Penyebab Bayi Lebih Cepat Terserang Penyakit

Oleh:   Ahmad Andi Andriansah Ahmad Andi Andriansah   |   2/14/2017
Bayi tetap bersih terlalu sakit lebih rentan sebagai orang dewasa. Sebuah penelitian menunjukkan bahwa paparan bakteri di awal kehidupan sangat penting bagi anak-anak yang tidak mudah terserang penyakit autoimun sepanjang hidupnya.

Temuan ini mendukung hipotesis bahwa bakteri yang dibutuhkan untuk membangun sistem kekebalan tubuh yang sehat dan sakit cepat. Gaya hidup ketakutan dan menghindari bakteri justru meningkatkan risiko asma, alergi dan penyakit autoimun lainnya.

Menyebabkan penyakit bayi lebih cepat. Sistem kekebalan tubuh adalah garis depan dalam pertahanan terhadap kuman ke seluruh tubuh. kuman jahat yang dapat menyebabkan keracunan makanan, menangkap pilek dan penyakit lainnya. Tapi ternyata sebagian besar bakteri tidak berbahaya dan beberapa bahkan sehat.

Untuk memerangi infeksi, sel-sel imun atau sel darah putih yang diprogram untuk mencari protein asing dari sel-sel yang tidak berasal dari tubuh. Sayangnya, sel-sel darah putih kadang-kadang dianggap bagian dari sel-sel tubuh sendiri sebagai benda asing dan menyerang mereka. Gangguan ini disebut penyakit autoimun. Alergi, asma dan kanker darah merupakan bentuk penyakit autoimun.

Dalam sebuah penelitian yang diterbitkan dalam jurnal Science, para peneliti membandingkan tikus normal dengan tikus dibesarkan di tempat khusus bebas kuman. Peneliti kemudian mengukur kadar sel darah putih yang disebut sel T pembunuh alami invarian (iNKT) di paru-paru dan usus keduanya tikus.

sel INKT melepaskan protein yang menyebabkan peradangan. Peradangan memainkan peran penting dalam penyakit autoimun. sel INKT yang dikenal aktif di paru-paru pasien asma dan pada pasien dengan kolitis ulserativa atau kolitis perut.

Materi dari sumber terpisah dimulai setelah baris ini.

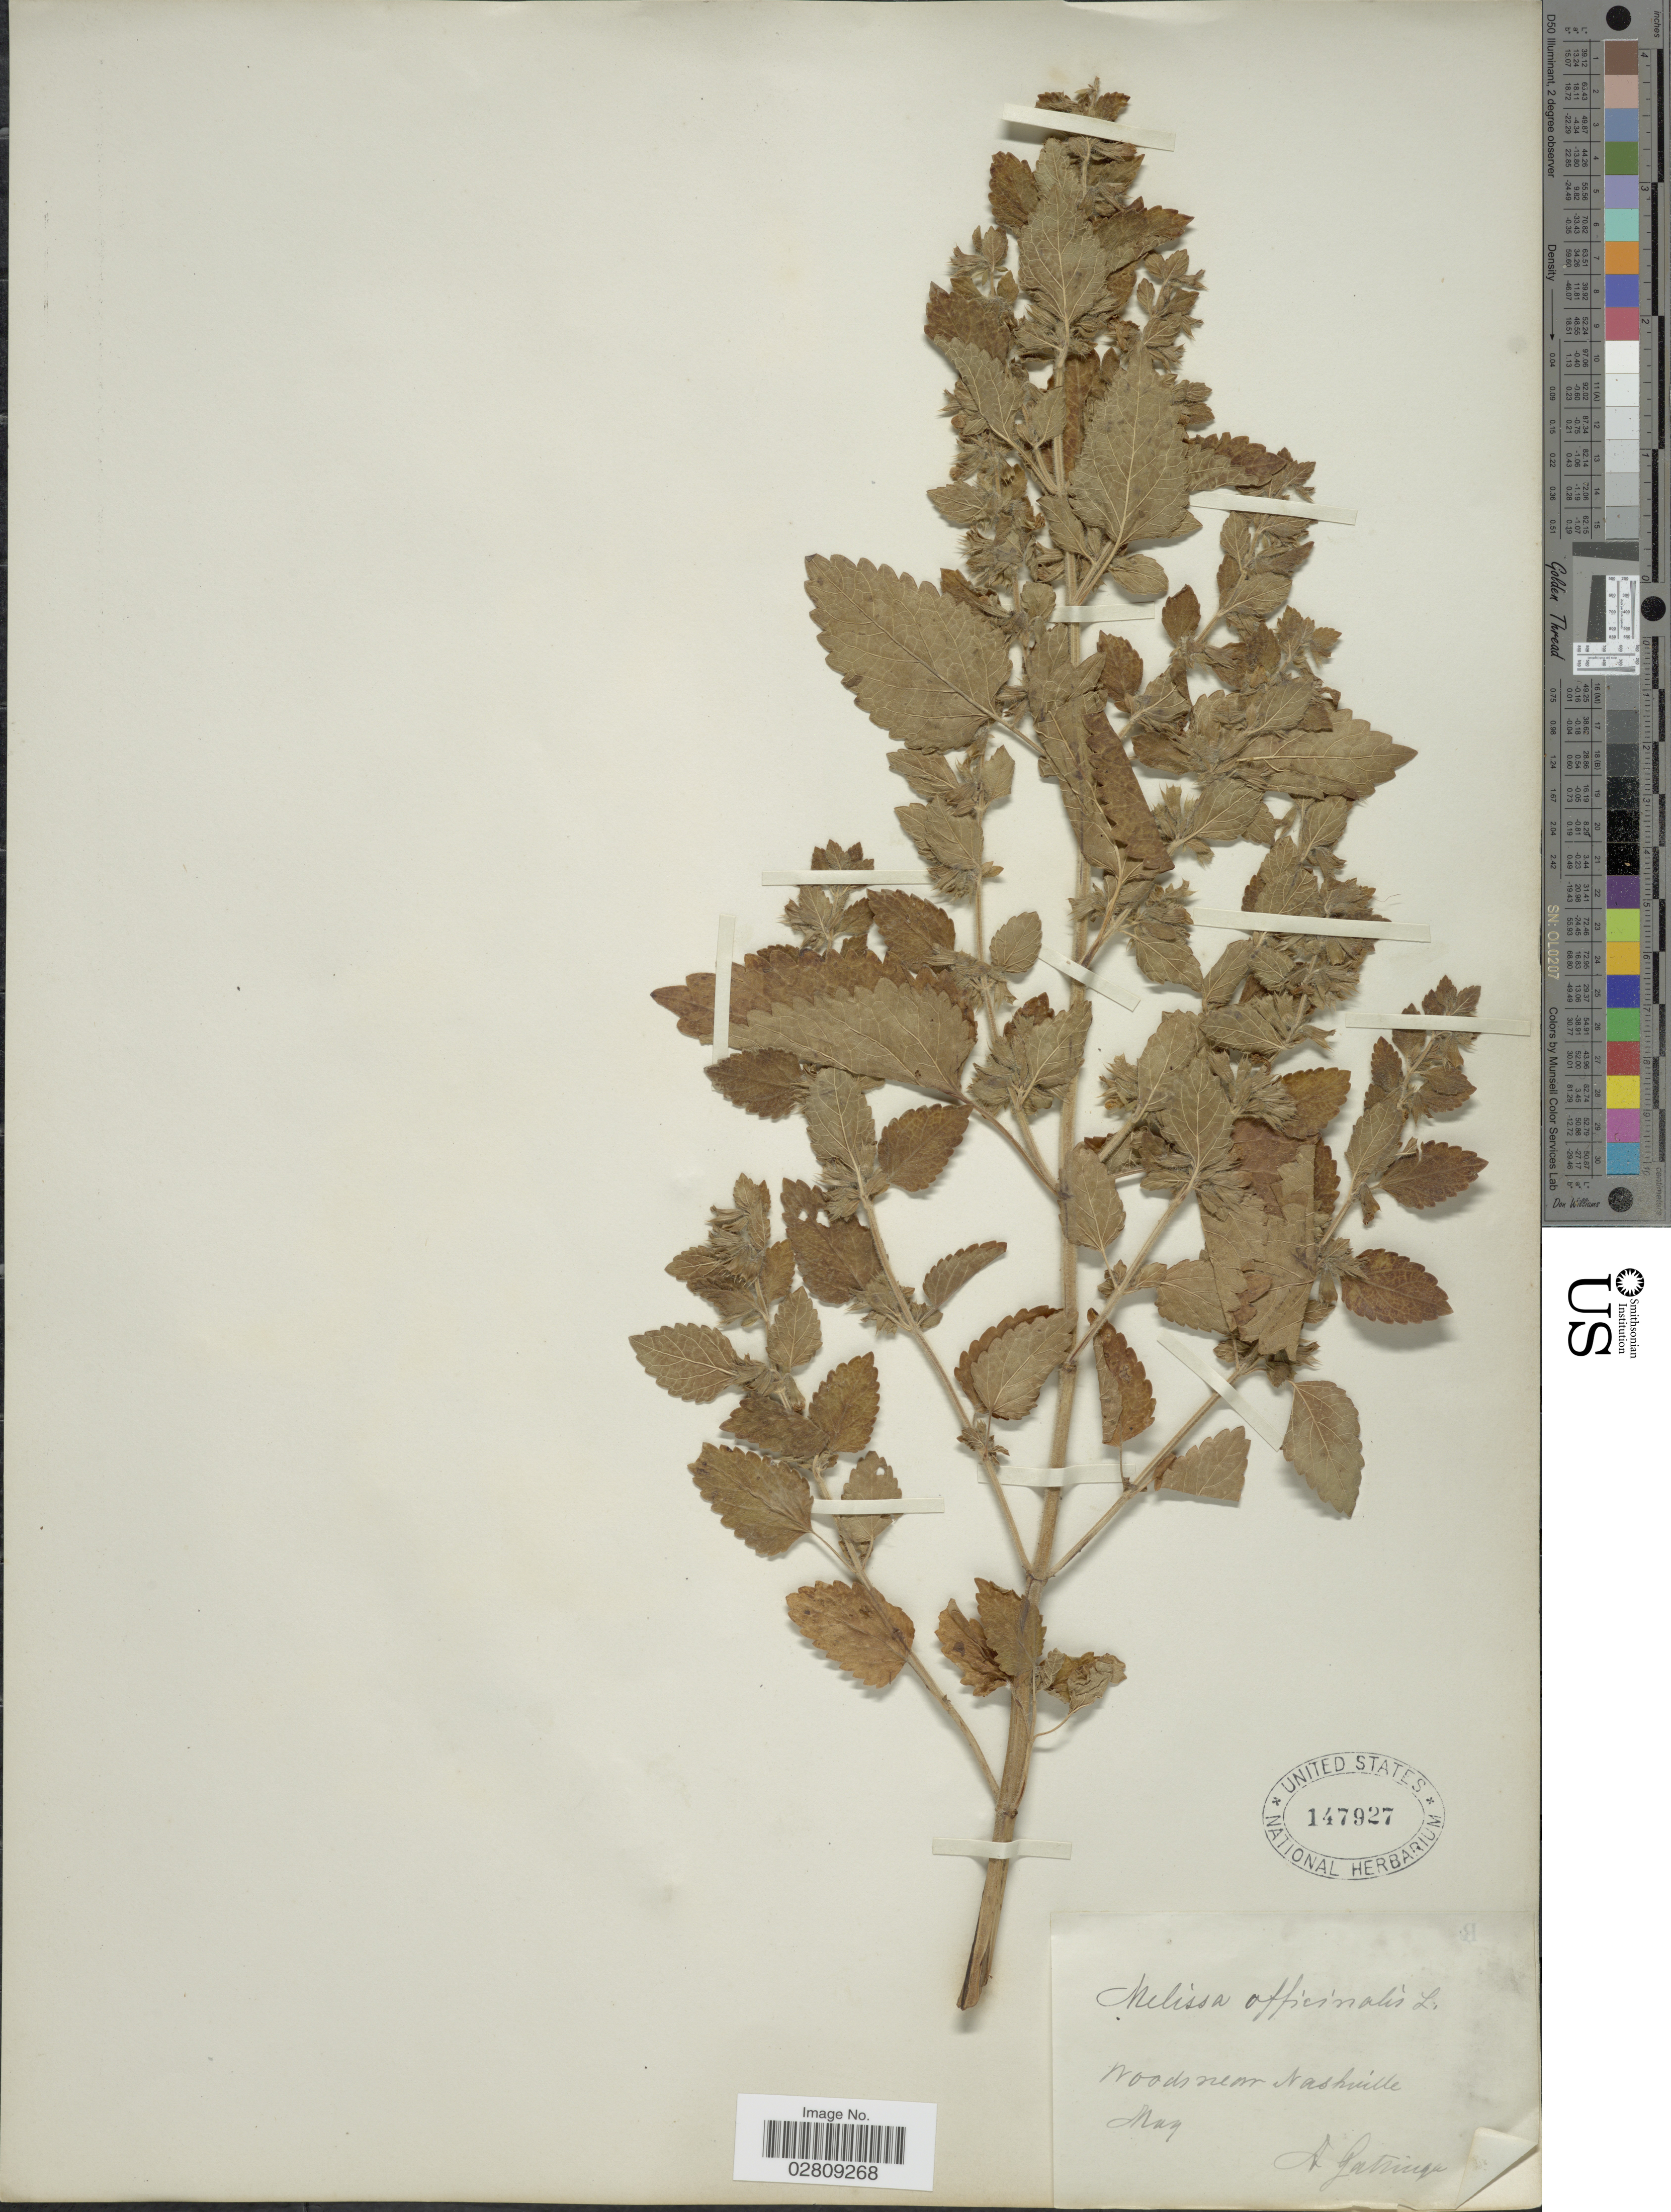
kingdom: Plantae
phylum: Tracheophyta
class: Magnoliopsida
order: Lamiales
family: Lamiaceae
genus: Melissa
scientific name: Melissa officinalis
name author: L.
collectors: A. Gattinger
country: United States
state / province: Tennessee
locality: Woods near Nashville.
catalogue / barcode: US 147927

"Antara dua tikus, perbedaan yang paling mencolok adalah kerentanan terkena penyakit autoimun. Mice bebas kuman jauh lebih rentan terhadap penyakit dibandingkan tikus yang telah terkena kuman," kata peneliti Dennis Lee Kasper, dokter senior di Brigham dan Rumah Sakit Wanita di Boston sebagai LiveScience melaporkan (Senin 2012/03/26).

Ketika terkena bakteri di kemudian hari, bahkan bebas kuman tikus masih memiliki banyak sel iNKT di paru-paru dan usus. Hal ini menunjukkan bahwa pembentukan sistem kekebalan tubuh pada periode awal kehidupan sangat penting dalam pembentukan sistem kekebalan tubuh yang tepat.

"Paparan bakteri dalam masa penting untuk melindungi tubuh dari peradangan dan INKT sel. Tidak hanya untuk penyakit yang disebutkan di atas, bisa jadi paparan juga dapat melindungi anak-anak dari diabetes tipe 1," kata Axel Kornerup Hansen, profesor di University of Copenhagen di Denmark yang tidak terlibat dalam penelitian.